As I drove home, my tears turned from sorrow to joy. I am so grateful for the community of family, friends and support that I have walking with me. Each step I take, even when the cross feels too heavy to bear, is always lighter when you are surrounded with love.

 

11 Comments Add yours

  1. Kate says:

    I’m so sorry for the losses that you are experiencing, Laura. But it seems like you are growing even more beautiful on this journey. I thank God for showing you the Way through each and every trial with the help of your friends and family and Faith. Know that we keep you tucked gently in our daily prayers.

    1. gitznjo says:

      Love you, kate! Thanks for your love and prayers!
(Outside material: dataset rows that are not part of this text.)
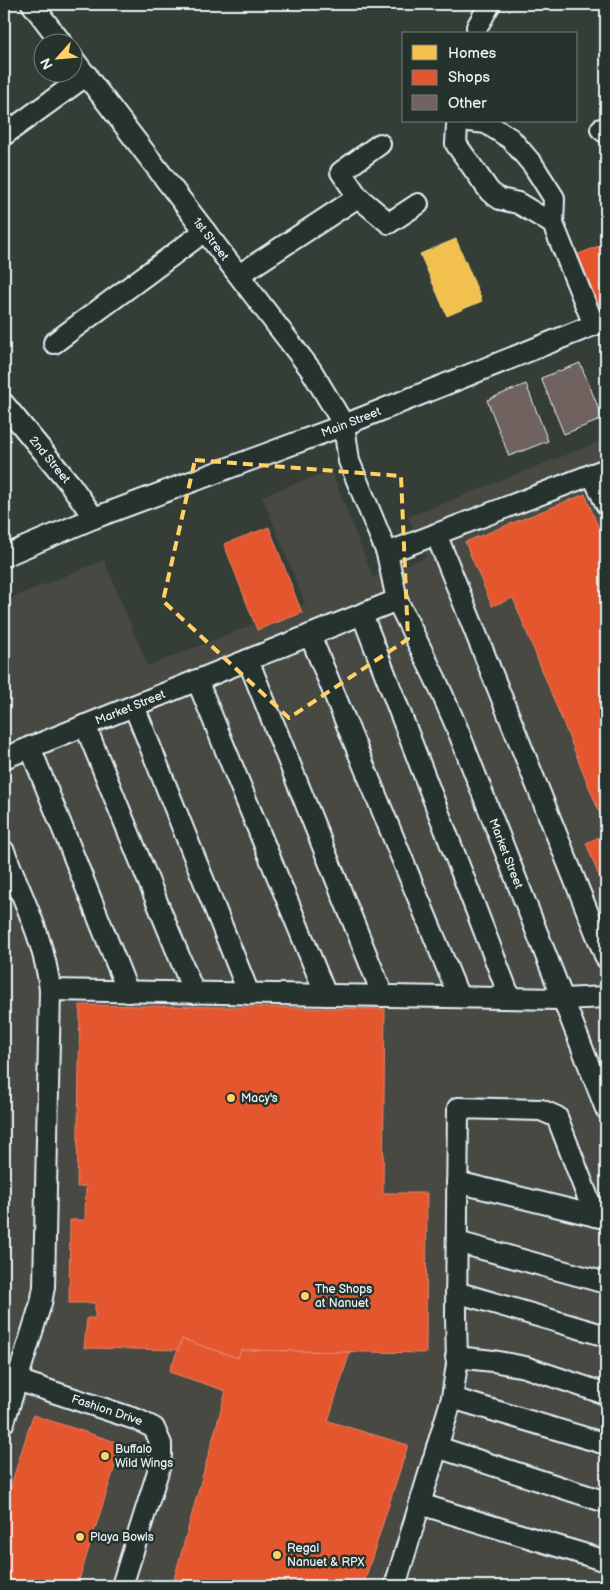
<svg xmlns="http://www.w3.org/2000/svg" width="610" height="1590" font-family="'Balsamiq Sans',sans-serif">
	<rect width="100%" height="100%" fill="#353d37"/>
	<filter id="ink" filterUnits="userSpaceOnUse"><feTurbulence type="fractalNoise" baseFrequency=".02" numOctaves="2"/><feDisplacementMap in="SourceGraphic" scale="10" xChannelSelector="R" yChannelSelector="G"/><feConvolveMatrix kernelMatrix="1 2 1 2 8 2 1 2 1" color-interpolation-filters="sRGB"/></filter>
	<g filter="url(#ink)">
		<!-- built -->
		<path fill="#474843" d="M 606,439 L 606,1586 L 4,1586 L 4,601 L 104,560 L 148,666 L 305,604 L 262,496 L 331,470 L 373,577 L 426,557 L 408,517 Z"/>
		<!-- homes -->
		<path fill="#f2c14e" stroke="#efcf81" d="M 456,239 L 482,301 L 447,316 L 420,254 Z"/>
		<!-- shops -->
		<path fill="#e4572e" stroke="#e5856b" d="M 606,243 L 606,302 L 591,308 L 571,257 Z
			M 585,494 L 606,546 L 606,829 L 513,598 L 492,606 L 465,542 Z
			M 269,527 L 302,613 L 257,630 L 224,544 Z
			M 606,834 L 606,894 L 586,843 Z
			M 80,1005 L 385,1009 L 383,1193 L 427,1193 L 426,1353 L 241,1350 L 238,1358 L 182,1339 L 178,1350 L 84,1348 L 87,1318 L 95,1318 L 95,1303 L 69,1303 L 70,1220 L 85,1220 L 86,1186 L 77,1187 Z
			M 182,1339 L 238,1358 L 241,1350 L 350,1352 L 328,1421 L 408,1445 L 363,1586 L 172,1586 L 226,1391 L 169,1372 Z
			M 33,1415 L 122,1444 L 77,1586 L 4,1586 L 4,1507 Z"/>
		<!-- building -->
		<path fill="#70635f" stroke="#e8f1f8" d="M 580,363 L 603,419 L 564,434 L 541,378 Z
			M 526,384 L 548,441 L 509,456 L 487,400 Z"/>
		<g fill="none" stroke-linecap="round" stroke-linejoin="round">
			<defs>
				<g id="minor">
					<path d="M 32,4 L 61,42"/>
					<path d="M 477,27 L 490,4"/>
					<path id="s1" d="M 72,57 L 311,370 L 344,425 L 349,461 L 387,553 L 397,600 L 436,680 L 457,728 L 606,1109"/>
					<path d="M 464,121 L 457,126 L 456,144 L 490,192 L 500,199 L 518,203 L 553,224"/>
					<path d="M 469,121 L 486,123 L 511,139 L 533,165 L 554,198 L 553,224 L 594,325"/>
					<path d="M 601,129 L 606,133"/>
					<path d="M 4,135 L 87,75"/>
					<path d="M 380,144 L 341,172 L 358,197 L 389,223 L 418,204"/>
					<path d="M 239,275 L 358,197"/>
					<path d="M 54,343 L 205,231"/>
					<path id="s2" d="M 4,404 L 70,484 L 94,518"/>
					<path d="M 592,474 L 606,504"/>
					<path d="M 436,534 L 606,958"/>
					<path d="M 387,553 L 606,469"/>
					<path id="s3" d="M 4,556 L 94,518 L 344,425 L 606,320"/>
					<path d="M 362,614 L 510,998"/>
					<path d="M 310,635 L 459,997"/>
					<path d="M 248,660 L 383,996"/>
					<path d="M 197,680 L 326,995"/>
					<path d="M 134,706 L 249,994"/>
					<path d="M 85,725 L 194,993"/>
					<path d="M 30,747 L 128,992"/>
					<path id="s4" d="M 4,758 L 397,600"/>
					<path d="M 4,851 C 22,897 45,941 50,990 L 44,1287 L 41,1303 L 4,1422"/>
					<path d="M 50,990 L 562,999 L 606,997"/>
					<path d="M 457,1182 L 604,1218"/>
					<path d="M 457,1242 L 606,1283"/>
					<path d="M 456,1292 L 606,1336"/>
					<path d="M 456,1357 L 493,1361 L 525,1367 L 606,1394"/>
					<path id="s5" d="M 17,1380 L 138,1420 L 154,1428 L 161,1444 L 161,1454 L 160,1465 L 122,1586"/>
					<path d="M 452,1398 L 606,1444"/>
					<path d="M 437,1447 L 606,1502"/>
					<path d="M 420,1504 L 606,1561"/>
					<path d="M 395,1586 L 452,1398 L 457,1364 L 456,1315 L 458,1108 L 541,1110 L 557,1117 L 595,1216"/>
				</g>
			</defs>
			<!-- minor casing -->
			<use href="#minor" stroke="#e8f1f8" stroke-width="24"/>
			<!-- minor -->
			<use href="#minor" stroke="#26332d" stroke-width="20"/>
		</g>
	</g>
	<!-- marked area -->
	<path fill="none" stroke="#ffd166" stroke-width="4" stroke-dasharray="10 6" stroke-linejoin="round" d="M 195,460 L 401,476 L 408,639 L 289,718 L 163,601 Z"/>
	<!-- markers -->
	<g fill="#ffd166" stroke="#26332d" stroke-width="2">
		<circle cx="231" cy="1098" r="5"/>
		<circle cx="305" cy="1296" r="5"/>
		<circle cx="105" cy="1456" r="5"/>
		<circle cx="80" cy="1537" r="5"/>
		<circle cx="277" cy="1555" r="5"/>
	</g>
	<g text-anchor="middle" dominant-baseline="central" stroke-width="5" stroke-linejoin="round" paint-order="stroke">
		<!-- street labels -->
		<g font-size="12" fill="#e8f1f8" stroke="#26332d">
			<text stroke="none"><textPath href="#s1" startOffset="229">1st Street</textPath></text>
			<text stroke="none"><textPath href="#s3" startOffset="372">Main Street</textPath></text>
			<text stroke="none"><textPath href="#s2" startOffset="72">2nd Street</textPath></text>
			<text stroke="none"><textPath href="#s4" startOffset="136">Market Street</textPath></text>
			<text stroke="none"><textPath href="#s1" startOffset="918">Market Street</textPath></text>
			<text stroke="none"><textPath href="#s5" startOffset="95">Fashion Drive</textPath></text>
		</g>
		<!-- poi labels -->
		<g font-size="12" fill="#e8f1f8" stroke="#26332d" text-anchor="start">
			<text x="241" y="1098">Macy's</text>
			<text x="315" y="1289">The Shops<tspan x="315" dy="14">at Nanuet</tspan></text>
			<text x="115" y="1449">Buffalo<tspan x="115" dy="14">Wild Wings</tspan></text>
			<text x="90" y="1537">Playa Bowls</text>
			<text x="287" y="1548">Regal<tspan x="287" dy="14">Nanuet &amp; RPX</tspan></text>
		</g>
	</g>
	<!-- margin -->
	<rect width="610" height="1590" fill="none" stroke="#26332d" stroke-width="20"/>
	<rect x="10" y="10" width="590" height="1570" fill="none" stroke="#e8f1f8" stroke-width="2" filter="url(#ink)"/>
	<!-- legend -->
	<rect x="402" y="32" width="175" height="90" fill="#26332d" stroke="#747f7e"/>
	<rect x="412" y="45" width="25" height="15" fill="#f2c14e" stroke="#747f7e"/>
	<text x="448" y="58" font-size="15" fill="#e8f1f8">Homes</text>
	<rect x="412" y="70" width="25" height="15" fill="#e4572e" stroke="#747f7e"/>
	<text x="448" y="82" font-size="15" fill="#e8f1f8">Shops</text>
	<rect x="412" y="95" width="25" height="15" fill="#70635f" stroke="#747f7e"/>
	<text x="448" y="108" font-size="15" fill="#e8f1f8">Other</text>
	<!-- north arrow -->
	<g transform="translate(58 58) rotate(243)"><circle r="24" fill="#26332d" stroke="#747f7e"/>
	<path d="M0-4L9 19L0 12L-9 19Z" fill="#ffd166"/>
	<text y="-8" font-size="14" font-weight="bold" text-anchor="middle" fill="#e8f1f8">N</text>
	</g>
</svg>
  2. Janella Frankl Reicks says:

    Oh, Laura Jo, I love you so much! Thanks for sharing your journey and the downs and ups that are the Paschal Mystery of life. This, however, is your life, your letting go and your rising to new levels of faith which bless you with the Joy of knowing that Your God is holding you, loving you and transforming you in some ways. I am so proud of you that you could share as you did with us. I am lifting you up to the Lord so often and as I do I pray that you be blessed with the strength and energy needed. Take it easy and be good to yourself. Your body needs more love and care than ever to get past the chemo. Healing prayers for you. I ❤️ you!

    1. gitznjo says:

      Thanks Aunt Janella! I trust Him and know He is with me each step of the way, just as so many others. Love you.

  3. Mary Carver says:

    Oh, friend. I am praying for you. I wish I had more words than that, but I think those are good ones to start with. Praying for you…and sending love your way! <3

    1. gitznjo says:

      Thanks you, Mary! I appreciate your love and prayers more than you know.

  4. Shawn Frankl says:

    Those are the actions of choosing joy. Not just a saying or a quote.. That is living the meaning of CHOOSING joy! You are in our prayers an admire you Laura. God is in control !!!

    1. gitznjo says:

      Yes He is, Shawn! Thanks for your words of love and encouragement. It means more than you could ever imagine.

  5. Rachel Lundy says:

    I’m so glad you have a community of friends and family around you to support you. You are beautiful, dear friend, and you are loved! Happy Easter.

    1. gitznjo says:

      Love you, Rachel. Please know how much I appreciate your cards and notes. I am grateful for you.

  6. Jane Frankl says:

    So proud of my sweet daughter. I love you and have great confidence that all will be well. God is good alli the time all the time God is good!!!!